About this task. Provide only the number of lines below that contain the word "Thuận".

>>>

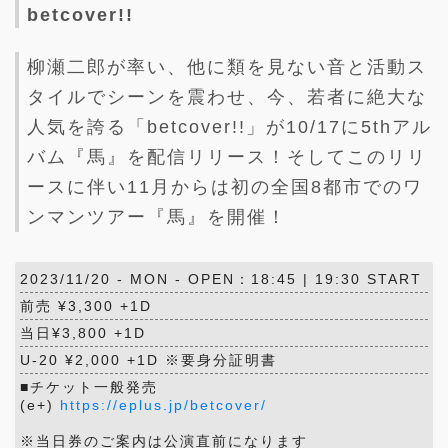
betcover!!
柳瀬二郎が率い、他に類を見ない音と活動ス
タイルでシーンを震わせ、今、若者に絶大な
人気を誇る「betcover!!」が10/17に5thアル
バム『馬』を配信リリース！そしてこのリリ
ースに伴い11月からは初の全国8都市でのワ
ンマンツアー『馬』を開催！
2023/11/20 -
MON
- OPEN：18:45 | 19:30 START
前売 ¥3,300 +1D
当日¥3,800 +1D
U-20 ¥2,000 +1D ※要身分証明書
■チケット一般発売
(e+)
https://eplus.jp/betcover/
※当日券のご案内は公演直前になります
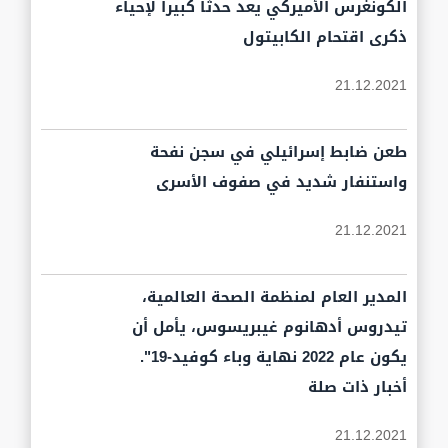
الكونغرس الأميركي يعد حدثاً كبيراً لإحياء
ذكرى اقتحام الكابيتول
21.12.2021
طعن ضابط إسرائيلي في سجن نفحة
واستنفار شديد في صفوف الأسرى
21.12.2021
المدير العام لمنظمة الصحة العالمية،
تيدروس أدهانوم غيبريسوس، يأمل أن
يكون عام 2022 نهاية وباء كوفيد-19".
أخبار ذات صلة
21.12.2021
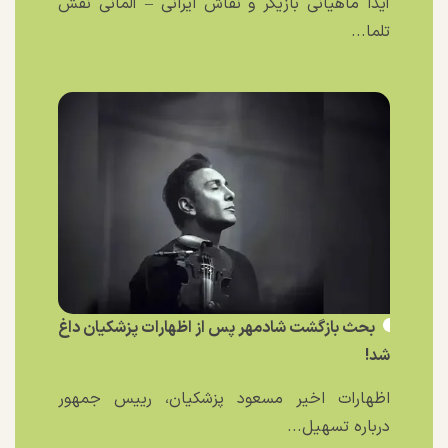
آیدا ماهیانی بازیگر و نقاش ایرانی – آلمانی نقش
تلما...
بحث بازگشت شادمهر پس از اظهارات پزشکیان داغ
شد!
اظهارات اخیر مسعود پزشکیان، رییس جمهور
درباره تسهیل...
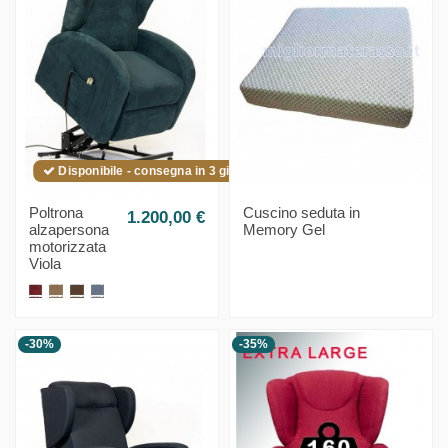
Disponibile - consegna in 3 giorni (isole 4 giorni)
Poltrona
Cuscino seduta in
1.200,00 €
alzapersona
Memory Gel
motorizzata
Viola
-30%
-35%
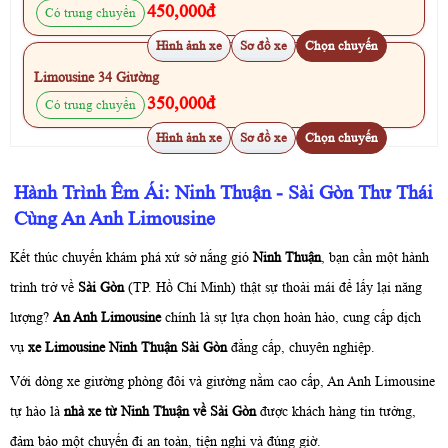
450,000đ
Có trung chuyển
Hình ảnh xe
Sơ đồ xe
Chọn chuyến
Limousine 34 Giường
350,000đ
Có trung chuyển
Hình ảnh xe
Sơ đồ xe
Chọn chuyến
Hành Trình Êm Ái: Ninh Thuận - Sài Gòn Thư Thái
Cùng An Anh Limousine
Kết thúc chuyến khám phá xứ sở nắng gió
Ninh Thuận
, bạn cần một hành
trình trở về
Sài Gòn
(TP. Hồ Chí Minh) thật sự thoải mái để lấy lại năng
lượng?
An Anh Limousine
chính là sự lựa chọn hoàn hảo, cung cấp dịch
vụ
xe Limousine Ninh Thuận Sài Gòn
đẳng cấp, chuyên nghiệp.
Với dòng xe giường phòng đôi và giường nằm cao cấp, An Anh Limousine
tự hào là
nhà xe từ Ninh Thuận về Sài Gòn
được khách hàng tin tưởng,
đảm bảo một chuyến đi an toàn, tiện nghi và đúng giờ.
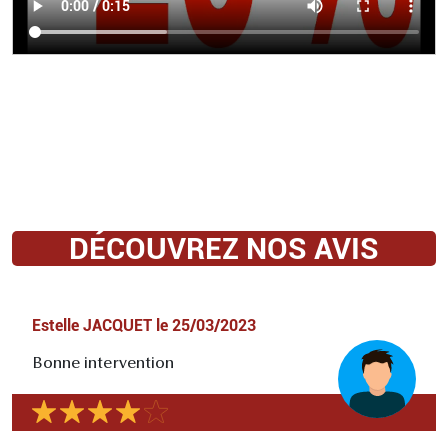
DÉCOUVREZ NOS AVIS
Estelle JACQUET
le
25/03/2023
Bonne intervention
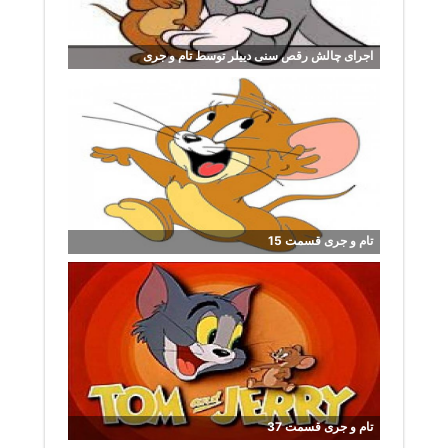
اجرای چالش رقص سنی دییلر توسط تام و جری
تام و جری قسمت 15
تام و جری قسمت 37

<<<

Completed task. 4